StonyBrookNLP / musique

Repository for MuSiQue: Multi-hop Questions via Single-hop Question Composition, TACL 2022
Creative Commons Attribution 4.0 International
74 stars 8 forks source link

Where can I find the original single hop questions? #5

Closed sagnik closed 10 months ago

sagnik commented 10 months ago

Hi

Thanks for the great work!

I am looking for the original single-hop questions that were combined. For example, in the first answerable validation question, we have this:

 'question_decomposition': {'id': [460946, 294723],
  'question': ['Green >> performer', '#1 >> spouse'],
  'answer': ['Steve Hillage', 'Miquette Giraudy'],
  'paragraph_support_idx': [10, 5]},

Can we use these ids to trace back the original questions from the datasets?

HarshTrivedi commented 10 months ago

These IDs refer to the unique identifiers of our compiled dataset (box 2 in Figure 2), and not original datasets. However, if you really want, it is possible to find the original QA instance from source datasets using the similarity-based match based on the question, paragraph text, and answer string from the decomposition step. I am curious though, why do you need it as you already have information about Q, C, and A from the decomposition step?
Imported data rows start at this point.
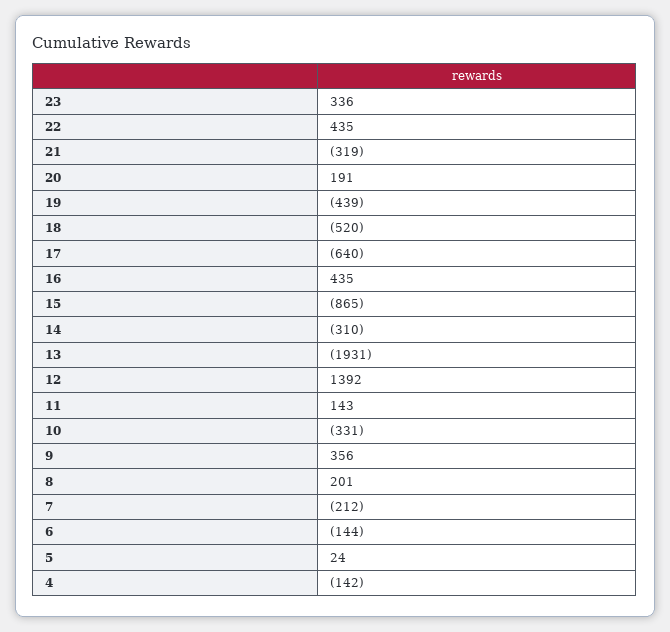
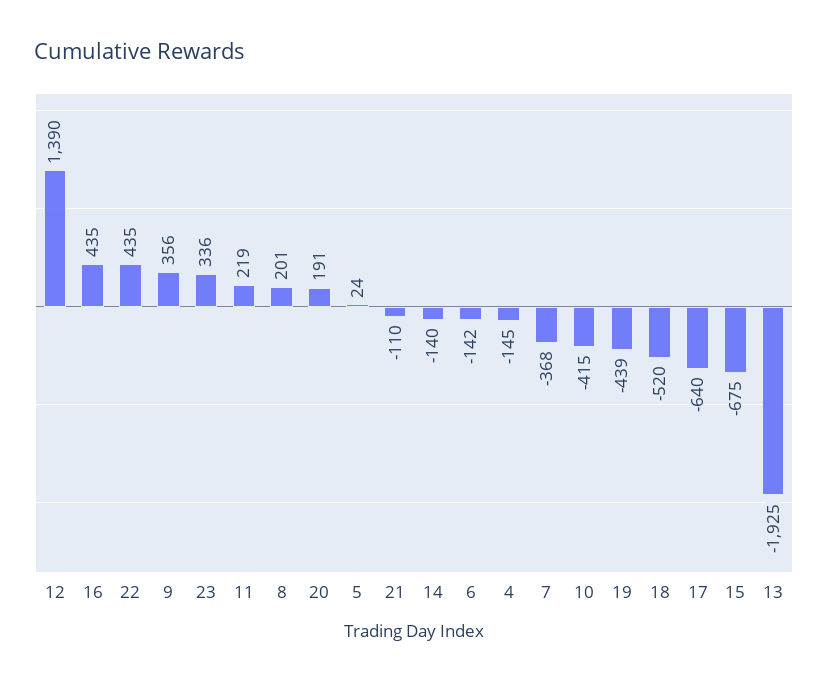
21: -319 -> -110
15: -865 -> -675
14: -310 -> -140
13: -1931 -> -1925
12: 1392 -> 1390
11: 143 -> 219
10: -331 -> -415
7: -212 -> -368
6: -144 -> -142
4: -142 -> -145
On a related note, if you are planning to train models on single-hop questions from constituting datasets, please make sure to see the Usage Caution note on the readme.

sagnik commented 10 months ago
However, if you really want, it is possible to find the original QA instance from source datasets using the similarity-based match based on the question, paragraph text, and answer string from the decomposition step. 

Thanks, I imagined doing something like this, but not before confirming. You do have the single hop questions for the dev and test set (which I imagine will reduce the search space a bit), any chance you have them for the training set?

I am curious though, why do you need it as you already have information about Q, C, and A from the decomposition step?

I want to only look at the multihop questions generated from SQuAD. If there is an indicator of the original dataset somewhere, that would solve my problem for now.

Also, off the topic, is this HF dataset an official release? If yes, this probably can be included in the README.

HarshTrivedi commented 10 months ago

I want to only look at the multihop questions generated from SQuAD

Got it. I've dataset-level information available in the internal/non-released version of dataset files. If you shoot me an email, I can send it to you.

Also, off the topic, is this HF dataset an official release? If yes, this probably can be included in the README.

No, it's not official. I intended to put it on HF datasets at some point, but never got to it.

sagnik commented 10 months ago

sent.

HarshTrivedi commented 10 months ago

Shared the files. Closing this now. Feel free to open if you've more questions.